━━ GIVEN ENTRIES ━━
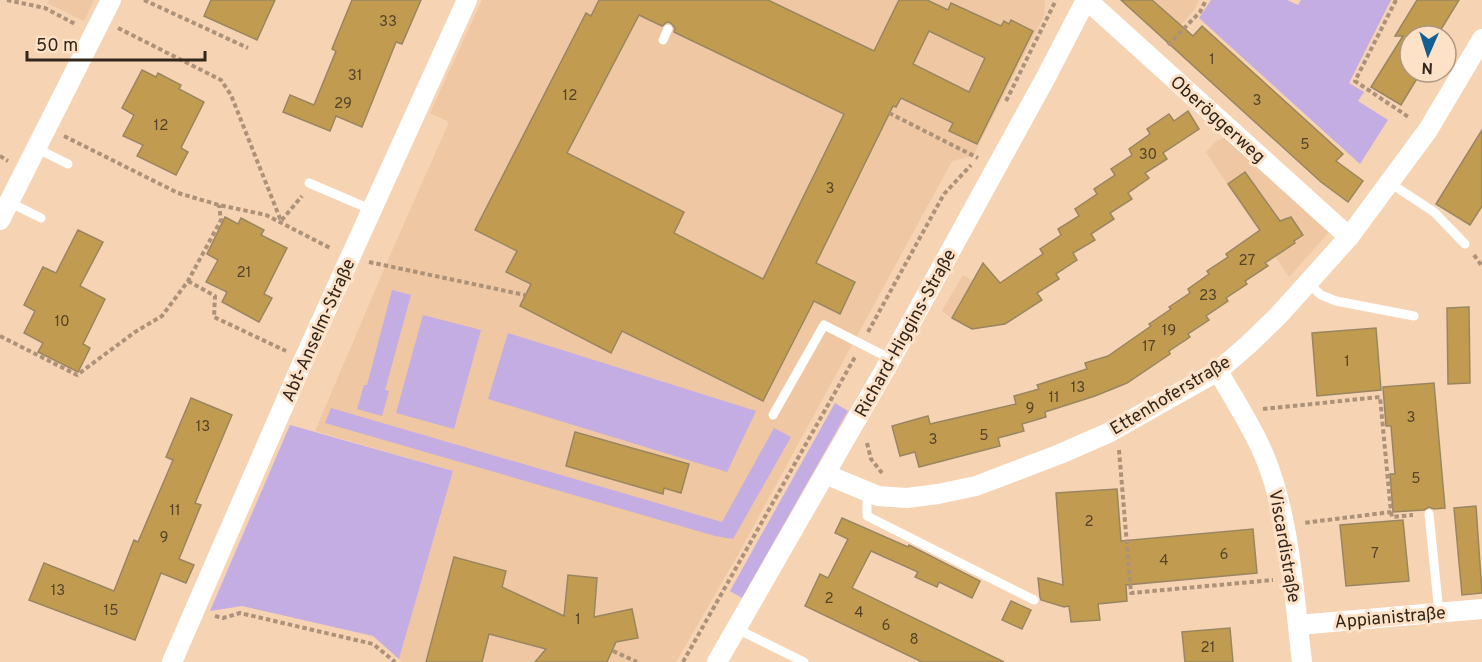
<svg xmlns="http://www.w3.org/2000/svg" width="1482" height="662" viewBox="0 0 1482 662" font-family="Overpass,sans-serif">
  <rect width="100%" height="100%" fill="#f6d3b3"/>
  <!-- built -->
  <g fill="#efc7a2">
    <polygon points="49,0 94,0 84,21 47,3"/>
    <polygon points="482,0 1045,0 1044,16 973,156 952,161 740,551 676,662 402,662 399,659 453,471 315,431 391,253 449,122 430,113"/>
    <polygon points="1121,0 1199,0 1195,9 1167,41"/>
    <polygon points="1227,137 1332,229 1289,277 1206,152 1216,141"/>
    <polygon points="963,275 993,292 952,318 942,311"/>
  </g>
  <!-- green -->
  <g fill="#c4ade2">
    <polygon points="1211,0 1287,0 1298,5 1301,0 1391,0 1349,83 1364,92 1358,101 1388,120 1360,164 1199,18"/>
    <polygon points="392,290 411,295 385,390 389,391 382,416 357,409 364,385 367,385"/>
    <polygon points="423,315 481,330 454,429 396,413"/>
    <polygon points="508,333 756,411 727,472 488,399"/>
    <polygon points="835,403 848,411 742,598 730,591"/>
    <polygon points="331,408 722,522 774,428 791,437 733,539 715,536 325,423"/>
    <polygon points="290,425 453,471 399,659 373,636 242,606 210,611"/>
  </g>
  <!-- building -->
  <g fill="#c19c50" stroke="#998661" stroke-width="1.5" fill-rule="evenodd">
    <polygon points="211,0 275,0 257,40 204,16"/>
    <polygon points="352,0 421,0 402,44 396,42 362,127 336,116 330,131 283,112 290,95 314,105 336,51 332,49"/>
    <path d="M599,0H768L874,51L899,0H927L948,10L951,3L1001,26L1004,21L1009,24L1011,20L1033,31L977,144L949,131L953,123L901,98L896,107L893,106L816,263L855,282L840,314L814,301L763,401L622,331L611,353L520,306L531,284L506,272L517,251L475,230L586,13L591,16ZM639,15L662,26L667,22L671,23L675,28L674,32L844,114L763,279L674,233L684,212L567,153ZM929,31L985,58L969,92L913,64Z"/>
    <polygon points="1121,0 1152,0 1193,36 1202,26 1343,154 1336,161 1363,181 1348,202 1321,182"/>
    <polygon points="1417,0 1459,0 1437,36 1410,36 1410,72 1421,72 1401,105 1371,87 1403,36 1395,36"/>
    <polygon points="142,70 156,77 158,73 181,85 179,89 204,102 181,148 188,152 176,175 137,156 143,145 123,136 134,115 122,108"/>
    <polygon points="1188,111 1199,129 1163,153 1167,159 1145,173 1149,178 1128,193 1132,199 1110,213 1114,219 1091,234 1095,240 1073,253 1077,260 1056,274 1059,279 1037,293 1042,300 1005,324 972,329 952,318 983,263 1000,283 1043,254 1040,249 1061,235 1058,229 1079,216 1075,209 1097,194 1094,189 1115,175 1111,169 1132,155 1129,149 1150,134 1147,129 1169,114 1174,121"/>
    <polygon points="1482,130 1482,206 1470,225 1436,204"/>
    <polygon points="1245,172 1280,221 1291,217 1303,235 1294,241 1295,243 1265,263 1268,266 1245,281 1247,284 1226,298 1228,301 1206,316 1209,320 1188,334 1190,337 1169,351 1170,354 1127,383 1095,396 1045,412 1046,417 1022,424 1024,431 998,438 1000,446 919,467 915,452 900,456 892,426 928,416 930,424 1016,404 1014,396 1039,389 1037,385 1087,369 1085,363 1108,356 1151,326 1149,324 1171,309 1169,307 1190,293 1188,289 1209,274 1207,271 1228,257 1226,254 1260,230 1228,184"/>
    <polygon points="225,217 238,224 241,218 264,230 261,235 287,248 264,294 272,298 259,322 222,302 227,292 206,282 218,260 207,254"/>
    <polygon points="78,230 103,242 80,286 105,299 83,344 90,348 78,372 38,352 43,343 24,333 35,311 24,305 43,267 56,273"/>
    <polygon points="1469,307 1470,383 1448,384 1447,308"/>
    <polygon points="1376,328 1381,390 1317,396 1312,333"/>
    <polygon points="1434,383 1445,508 1434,509 1429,507 1424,510 1393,512 1390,474 1395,474 1391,426 1386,426 1383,387"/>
    <polygon points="191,398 232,415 195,503 201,505 179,559 194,565 186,583 161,573 135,640 29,600 44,563 114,591 134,540 138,542 173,460 166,457"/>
    <polygon points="575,432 689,464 681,493 664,488 663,494 566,466"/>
    <polygon points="1117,489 1121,541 1253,529 1257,573 1126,585 1127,601 1098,604 1100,620 1071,622 1069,606 1064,607 1041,600 1040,597 1038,578 1063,585 1056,493"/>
    <polygon points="1476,506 1482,593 1462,595 1454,508"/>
    <polygon points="842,518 908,547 909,545 980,581 972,598 939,582 937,587 915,577 918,572 871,551 852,588 1004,662 922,662 805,606 820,574 828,578 848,539 835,533"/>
    <polygon points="1403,520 1409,581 1346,586 1340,525"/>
    <polygon points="454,557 506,571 502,587 564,616 568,575 597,578 594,617 632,609 638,638 616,642 607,662 535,662 546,649 489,634 482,662 426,662"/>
    <polygon points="1011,601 1031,610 1022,629 1002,620"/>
    <polygon points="1230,628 1233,662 1185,662 1182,632"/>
  </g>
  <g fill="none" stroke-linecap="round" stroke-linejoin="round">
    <!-- path -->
    <g stroke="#ad927a" stroke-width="4" stroke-dasharray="4.5 3" stroke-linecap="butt">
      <polyline points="7,0 45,8 75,24"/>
      <polyline points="144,0 248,48"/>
      <polyline points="1396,0 1355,81 1410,118"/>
      <polyline points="118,28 221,80 231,95 281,221 302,196"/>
      <polyline points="1168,45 1200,12 1206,0"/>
      <polyline points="1006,101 1056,0"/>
      <polyline points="889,113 978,158"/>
      <polyline points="64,136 178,193 219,205 266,215 332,249"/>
      <polyline points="0,156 8,161"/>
      <polyline points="1474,255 1482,266"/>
      <polyline points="369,262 525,295"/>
      <polyline points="188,281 215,296 214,317 286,351"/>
      <polyline points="868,332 944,194 971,165"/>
      <polyline points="0,336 77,375 135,332 162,316 188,281 221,220 219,205"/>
      <polyline points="1263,409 1380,397 1391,512 1303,523"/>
      <polyline points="867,443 871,459 882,473"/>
      <polyline points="1119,450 1131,593 1273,580"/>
      <polyline points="1391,512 1392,517 1413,515"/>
      <polyline points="215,616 223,618 240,613 373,644 395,662"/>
      <polyline points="613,651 637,662"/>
      <polyline points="683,662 855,357"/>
    </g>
    <!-- lane -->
    <g stroke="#fff" stroke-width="9">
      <polyline points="663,40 668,29"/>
      <polyline points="36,148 68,164"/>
      <polyline points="309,183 372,210"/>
      <polyline points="1390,183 1434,212 1465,244"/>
      <polyline points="9,202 41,218"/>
      <polyline points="1308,283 1321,295 1336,301 1414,316"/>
      <polyline points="773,415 824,325 891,359"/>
      <polyline points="867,492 867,516 1034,600"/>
      <polyline points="1429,514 1439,613"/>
      <polyline points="735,628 804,662"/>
    </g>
    <!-- street -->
    <g stroke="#fff" stroke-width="20">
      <polyline points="1087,0 1349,237"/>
      <polyline points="0,220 111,0"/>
      <path d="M1218,371C1233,398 1252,426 1264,455C1290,517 1294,596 1302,662"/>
      <polyline points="825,474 878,496 907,498 938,494 976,486 1060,454 1108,433 1218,371 1249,344 1278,316 1349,237 1428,130 1482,39"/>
      <polyline points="1298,625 1482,609"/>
      <polyline points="172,662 304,359 467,0"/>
      <polyline points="717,662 891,359 1045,79 1086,0"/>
    </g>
  </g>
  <g text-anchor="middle" stroke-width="6" stroke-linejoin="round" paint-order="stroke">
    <!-- number labels -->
    <g font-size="15" fill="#564428">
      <text x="388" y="26">33</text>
      <text x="1212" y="64">1</text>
      <text x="355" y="80">31</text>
      <text x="570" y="100">12</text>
      <text x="1257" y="105">3</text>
      <text x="343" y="108">29</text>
      <text x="161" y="130">12</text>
      <text x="1305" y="149">5</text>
      <text x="1148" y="159">30</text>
      <text x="830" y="193">3</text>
      <text x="1247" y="265">27</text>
      <text x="244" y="277">21</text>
      <text x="1208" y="300">23</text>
      <text x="62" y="326">10</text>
      <text x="1169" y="335">19</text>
      <text x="1149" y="351">17</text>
      <text x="1347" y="366">1</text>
      <text x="1078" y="392">13</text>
      <text x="1054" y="402">11</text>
      <text x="1030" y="413">9</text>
      <text x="1411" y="422">3</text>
      <text x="203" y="431">13</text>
      <text x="984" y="440">5</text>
      <text x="933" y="444">3</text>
      <text x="1416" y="483">5</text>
      <text x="175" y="515">11</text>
      <text x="1089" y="526">2</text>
      <text x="164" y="542">9</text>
      <text x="1375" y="558">7</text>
      <text x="1224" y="559">6</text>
      <text x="1164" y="565">4</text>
      <text x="58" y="595">13</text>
      <text x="829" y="603">2</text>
      <text x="111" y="615">15</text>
      <text x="859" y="617">4</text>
      <text x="578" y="624">1</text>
      <text x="886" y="630">6</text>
      <text x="914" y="644">8</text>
      <text x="1208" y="652">21</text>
    </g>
    <!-- street labels -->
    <g font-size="18" fill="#33261a" stroke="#fee2c8">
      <text transform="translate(1218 119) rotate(42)" y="6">Oberöggerweg</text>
      <text transform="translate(318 330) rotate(-66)" y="6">Abt-Anselm-Straße</text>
      <text transform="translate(905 333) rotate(-61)" y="6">Richard-Higgins-Straße</text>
      <text transform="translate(1170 395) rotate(-31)" y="6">Ettenhoferstraße</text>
      <text transform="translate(1285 546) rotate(80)" y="6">Viscardistraße</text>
      <text transform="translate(1390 617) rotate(-5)" y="6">Appianistraße</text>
    </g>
  </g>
  <!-- north arrow -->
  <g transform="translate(1428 54) rotate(183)"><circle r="28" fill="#fee2c8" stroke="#ad9782" stroke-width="1.5"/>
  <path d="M0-4.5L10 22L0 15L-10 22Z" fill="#125f92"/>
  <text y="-9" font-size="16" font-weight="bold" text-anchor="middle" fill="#33261a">N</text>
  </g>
  <!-- scale -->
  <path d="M27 51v9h178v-9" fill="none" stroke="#33261a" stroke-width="3"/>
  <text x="36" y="51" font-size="18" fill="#33261a" stroke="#fee2c8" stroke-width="4.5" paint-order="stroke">50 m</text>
</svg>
━━━
▶ [WHAT YOU ARE ASKED TO DO] Collect every line with the string "linejoin" from the records, and copy each.

▶ [EXPECTED ANSWER]
  <g fill="none" stroke-linecap="round" stroke-linejoin="round">
  <g text-anchor="middle" stroke-width="6" stroke-linejoin="round" paint-order="stroke">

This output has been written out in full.